> _Activity_: Would you return the data exactly as given, except for its pictures?

Provided data below:

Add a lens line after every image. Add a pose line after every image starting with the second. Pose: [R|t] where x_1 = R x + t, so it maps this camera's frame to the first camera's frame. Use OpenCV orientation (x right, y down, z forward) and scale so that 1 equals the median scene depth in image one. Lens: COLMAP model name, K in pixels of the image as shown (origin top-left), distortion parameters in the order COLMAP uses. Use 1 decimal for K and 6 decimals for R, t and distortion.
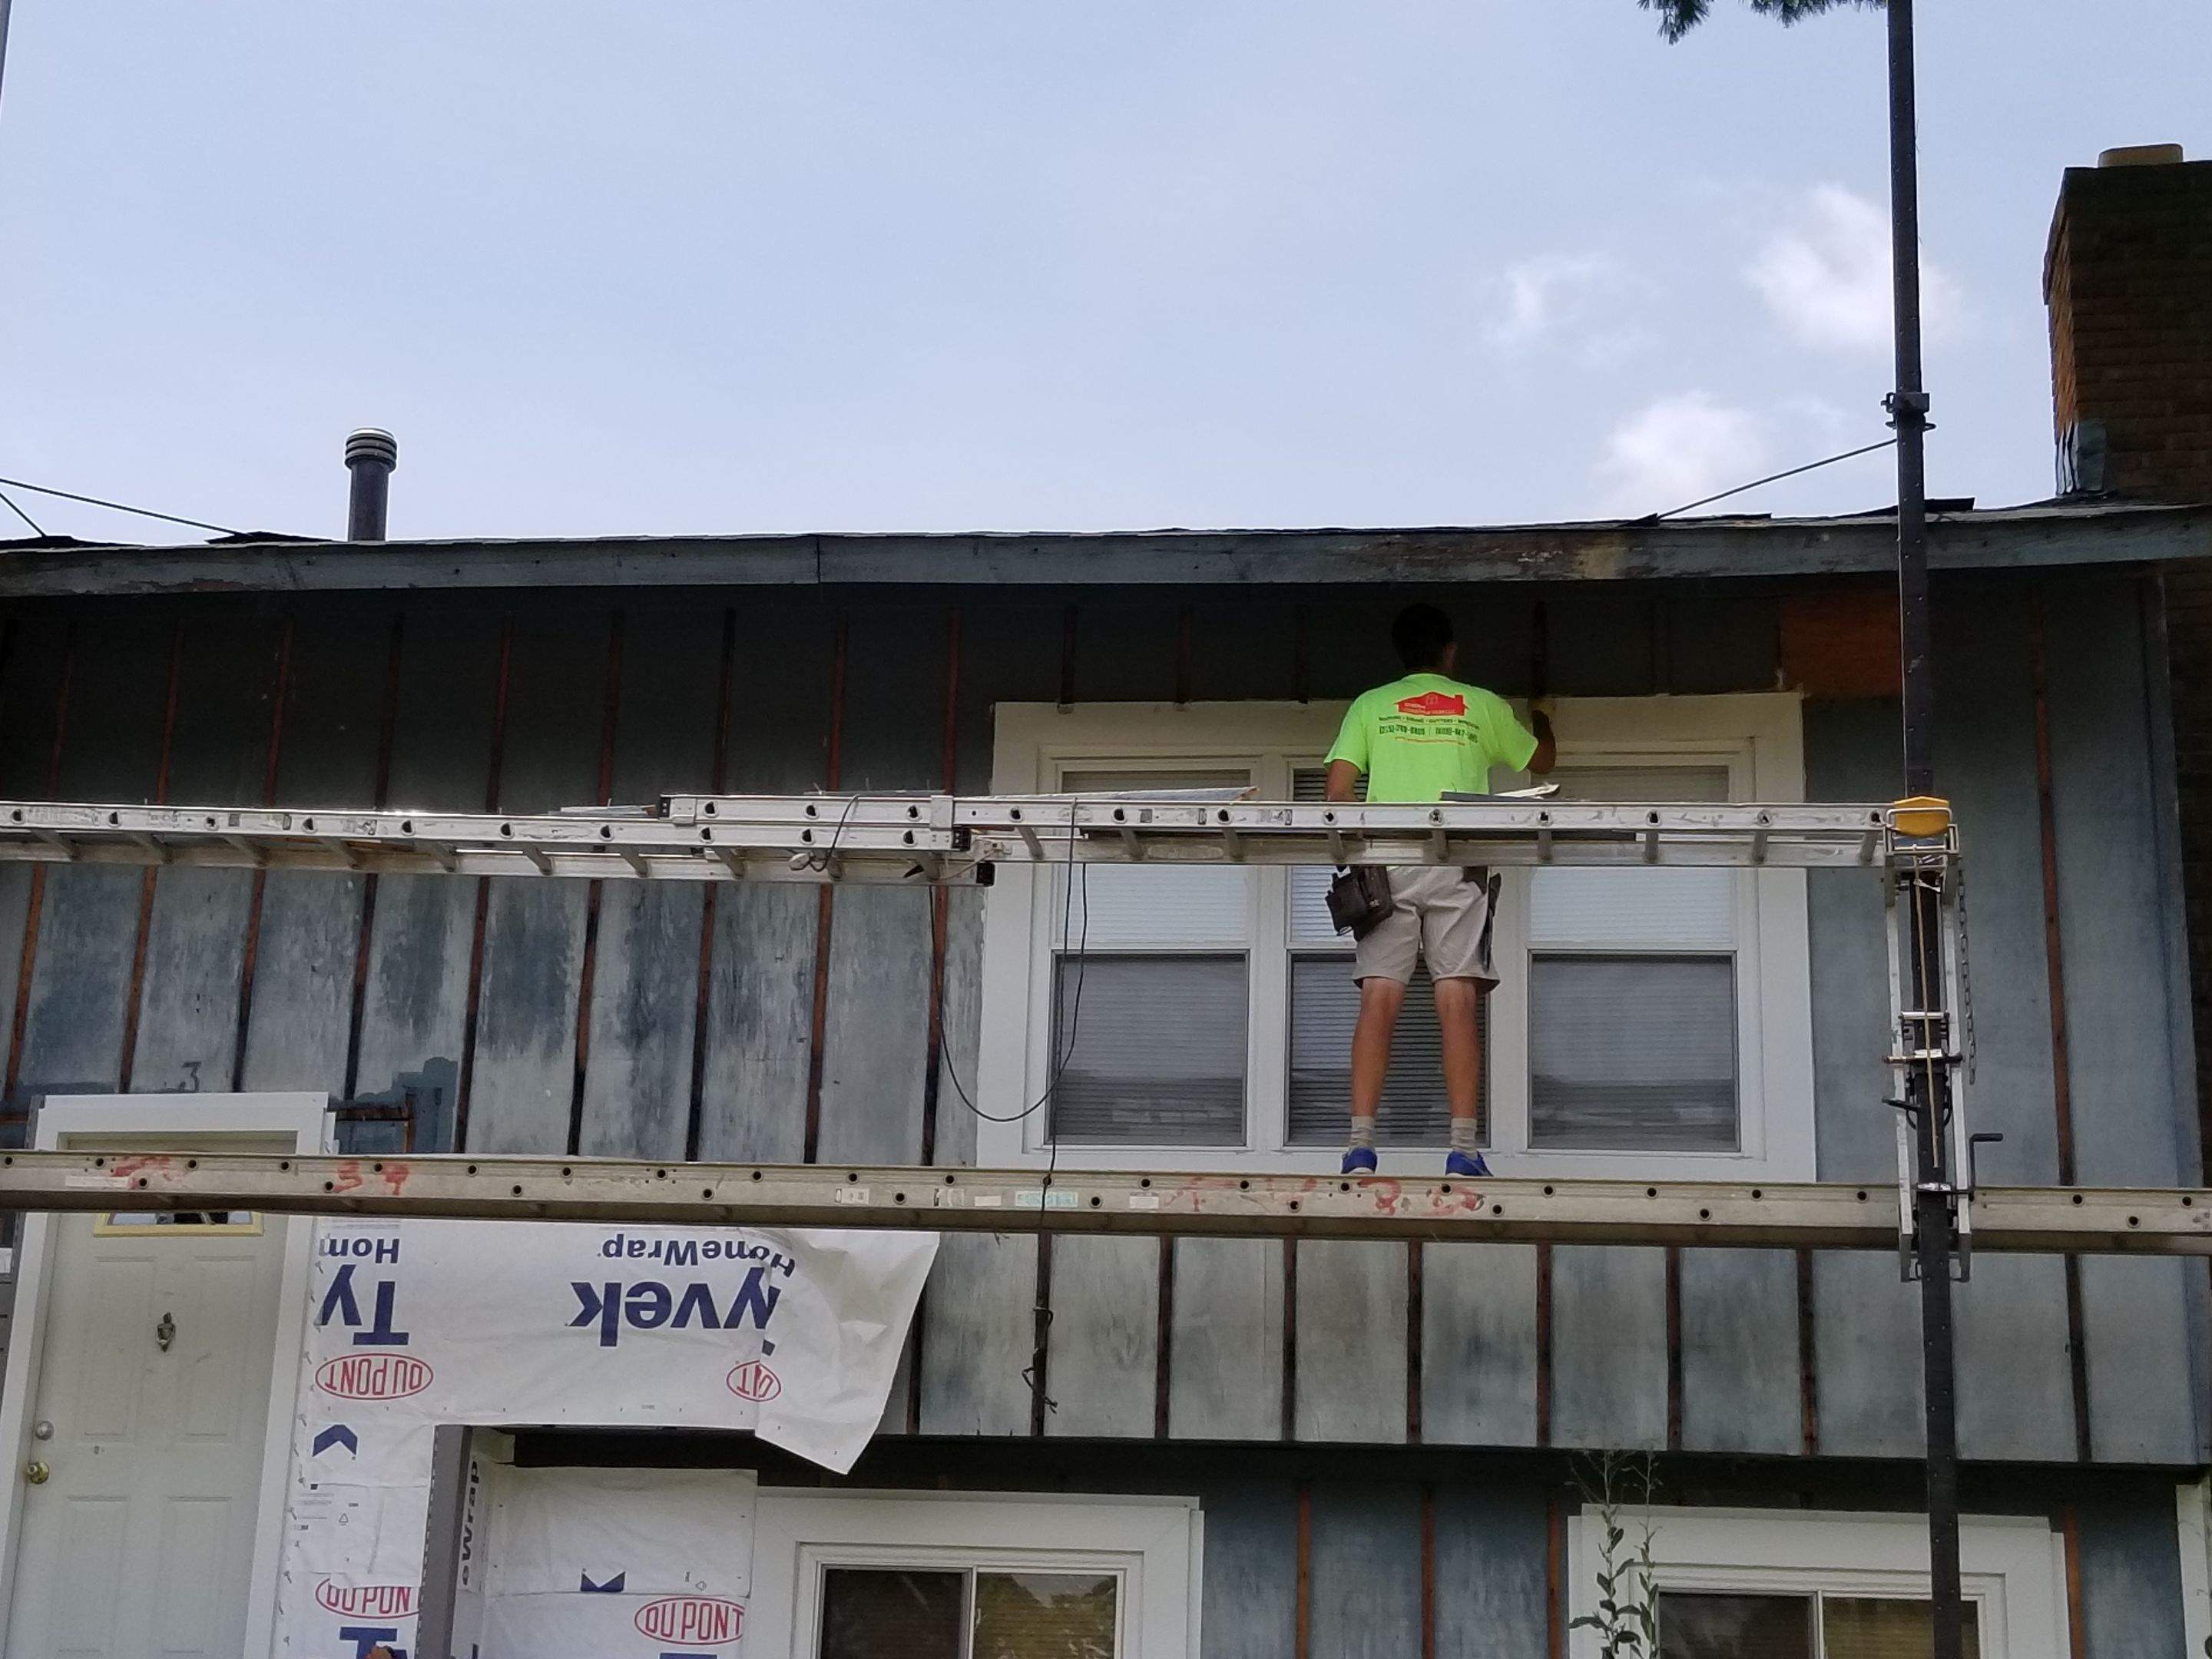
lens RADIAL K [[3341.7, 0, 1047.9], [0, 3341.7, 979.1], [0, 0, 1]] dist [0.106284, -0.018543]
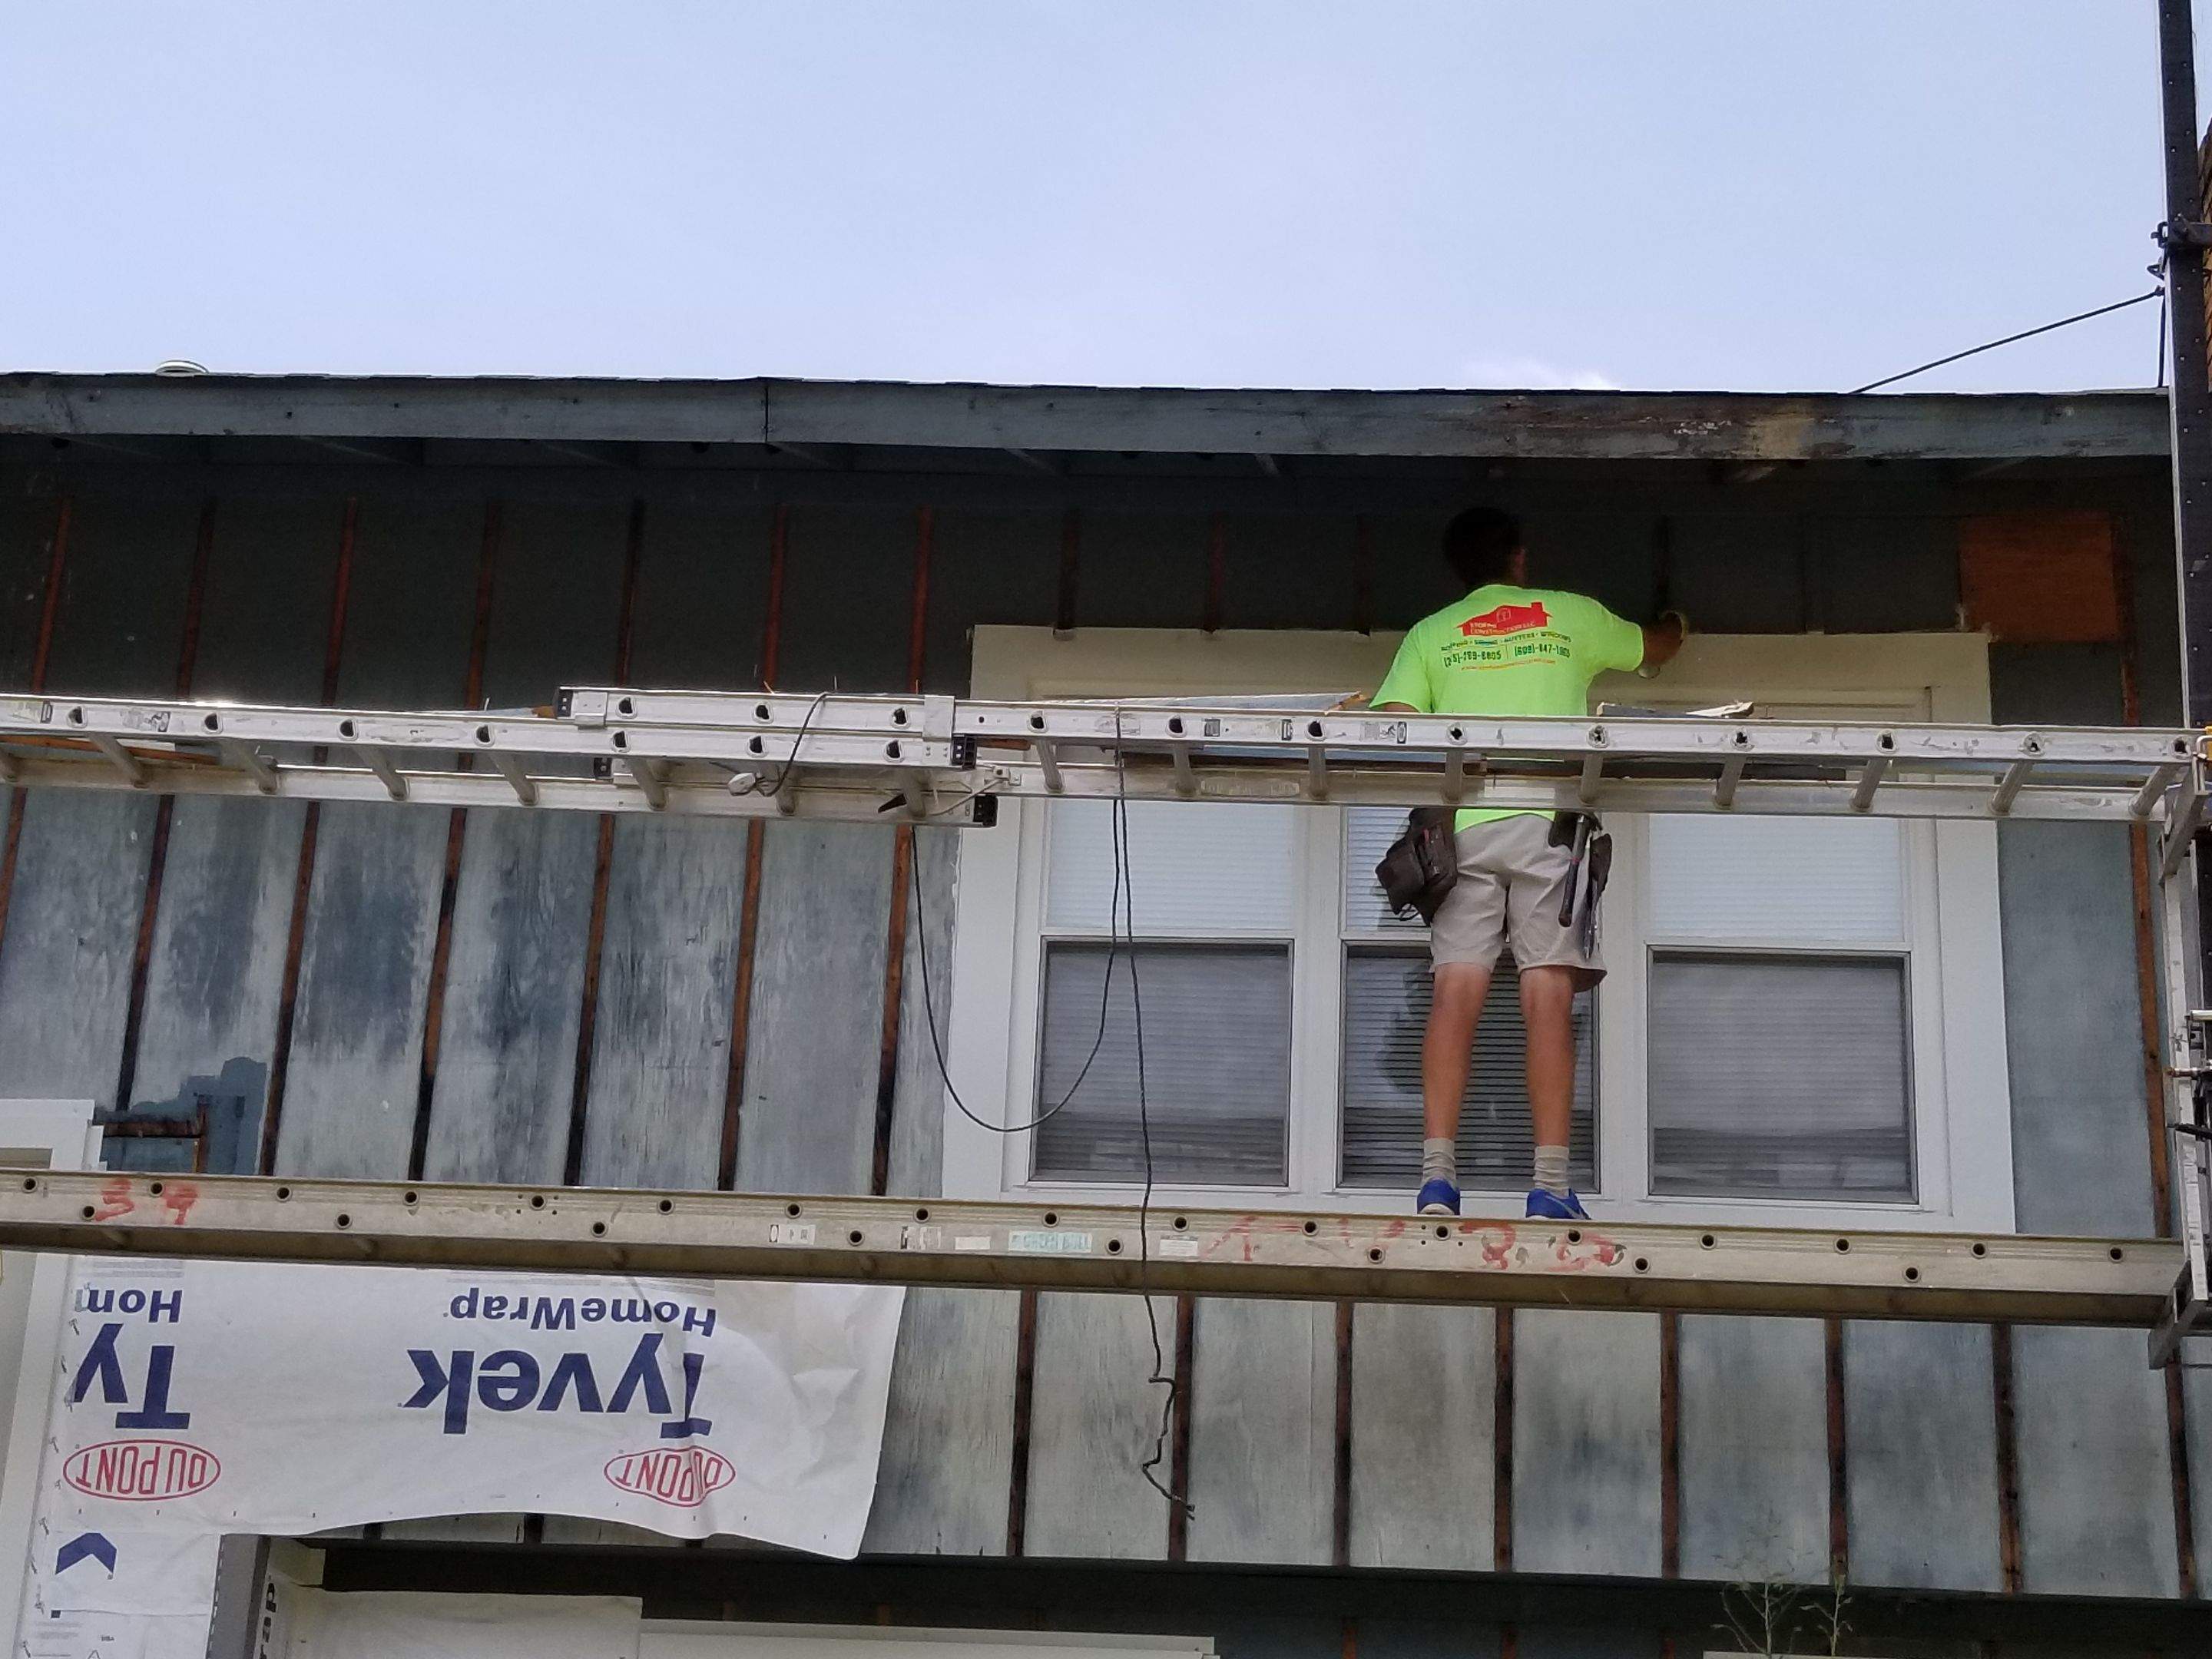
lens RADIAL K [[3522.9, 0, 1167.5], [0, 3522.9, 933.6], [0, 0, 1]] dist [0.131591, -0.269596]
pose [[0.996827, 0.025983, 0.075234, -0.033554], [-0.022724, 0.998780, -0.043849, 0.028025], [-0.076282, 0.042001, 0.996201, 0.178648]]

End of Provided data.

> _Response below_:
Add a lens line after every image. Add a pose line after every image starting with the second. Pose: [R|t] where x_1 = R x + t, so it maps this camera's frame to the first camera's frame. Use OpenCV orientation (x right, y down, z forward) and scale so that 1 equals the median scene depth in image one. Lens: COLMAP model name, K in pixels of the image as shown (origin top-left), distortion parameters in the order COLMAP uses. Use 1 decimal for K and 6 decimals for R, t and distortion.
lens RADIAL K [[3341.7, 0, 1047.9], [0, 3341.7, 979.1], [0, 0, 1]] dist [0.106284, -0.018543]
lens RADIAL K [[3522.9, 0, 1167.5], [0, 3522.9, 933.6], [0, 0, 1]] dist [0.131591, -0.269596]
pose [[0.996827, 0.025983, 0.075234, -0.033554], [-0.022724, 0.998780, -0.043849, 0.028025], [-0.076282, 0.042001, 0.996201, 0.178648]]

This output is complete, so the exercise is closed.